Transaction Isolation Levels

The SQL standard defines four transaction isolation levels. In Greenplum Database, you can request any of the four standard transaction isolation levels. But internally, there are only two distinct isolation levels — read committed and serializable:

1. read committed — When a transaction runs on this isolation level, a SELECT query sees only data committed before the query began. It never sees either uncommitted data or changes committed during query execution by concurrent transactions. However, the SELECT does see the effects of previous updates executed within its own transaction, even though they are not yet committed. In effect, a SELECT query sees a snapshot of the database as of the instant that query begins to run. Notice that two successive SELECT commands can see different data, even though they are within a single transaction, if other transactions commit changes during execution of the first SELECT. UPDATE and DELETE commands behave the same as SELECT in terms of searching for target rows. They will only find target rows that were committed as of the command start time. However, such a target row may have already been updated (or deleted or locked) by another concurrent transaction by the time it is found. The partial transaction isolation provided by read committed mode is adequate for many applications, and this mode is fast and simple to use. However, for applications that do complex queries and updates, it may be necessary to guarantee a more rigorously consistent view of the database than the read committed mode provides.

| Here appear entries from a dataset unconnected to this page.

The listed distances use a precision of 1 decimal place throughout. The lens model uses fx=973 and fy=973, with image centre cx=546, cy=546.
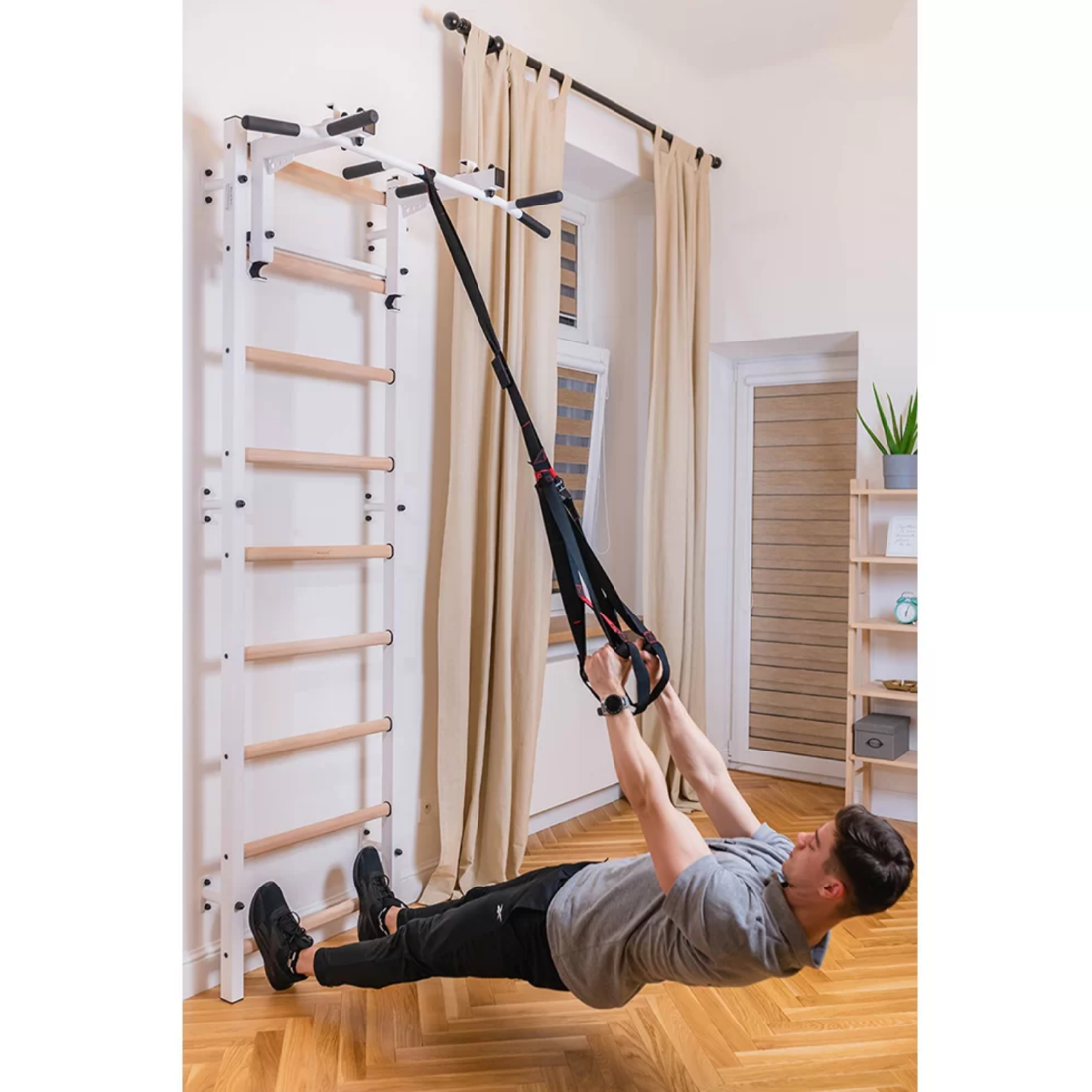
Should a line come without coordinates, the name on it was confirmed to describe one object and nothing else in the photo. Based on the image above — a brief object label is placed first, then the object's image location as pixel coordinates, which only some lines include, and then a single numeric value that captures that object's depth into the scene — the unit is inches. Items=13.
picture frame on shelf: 151.3
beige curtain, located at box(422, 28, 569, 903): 121.6
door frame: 187.3
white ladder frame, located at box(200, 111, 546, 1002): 94.8
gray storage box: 147.8
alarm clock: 152.0
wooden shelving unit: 150.7
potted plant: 149.3
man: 69.2
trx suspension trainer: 91.6
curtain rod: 121.6
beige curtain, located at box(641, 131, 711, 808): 162.6
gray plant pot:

2. serializable — This is the strictest transaction isolation. This level emulates serial transaction execution, as if transactions had been executed one after another, serially, rather than concurrently. Applications using this level must be prepared to retry transactions due to serialization failures. When a transaction is on the serializable level, a SELECT query sees only data committed before the transaction began. It never sees either uncommitted data or changes committed during transaction execution by concurrent transactions. However, the SELECT does see the effects of previous updates executed within its own transaction, even though they are not yet committed. Successive SELECT commands within a single transaction always see the same data. UPDATE and DELETE commands behave the same as SELECT in terms of searching for target rows. They will only find target rows that were committed as of the transaction start time. However, such a target row may have already been updated (or deleted or locked) by another concurrent transaction by the time it is found. In this case, the serializable transaction will wait for the first updating transaction to commit or roll back (if it is still in progress). If the first updater rolls back, then its effects are negated and the serializable transaction can proceed with updating the originally found row. But if the first updater commits (and actually updated or deleted the row, not just locked it) then the serializable transaction will be rolled back.

3. read uncommitted — Treated the same as read committed in Greenplum Database.

4. repeatable read — Treated the same as serializable in Greenplum Database.

The default transaction isolation level in Greenplum Database is read committed. To change the isolation level for a transaction, you can declare the isolation level when you BEGIN the transaction, or else use the SET TRANSACTION command after the transaction is started.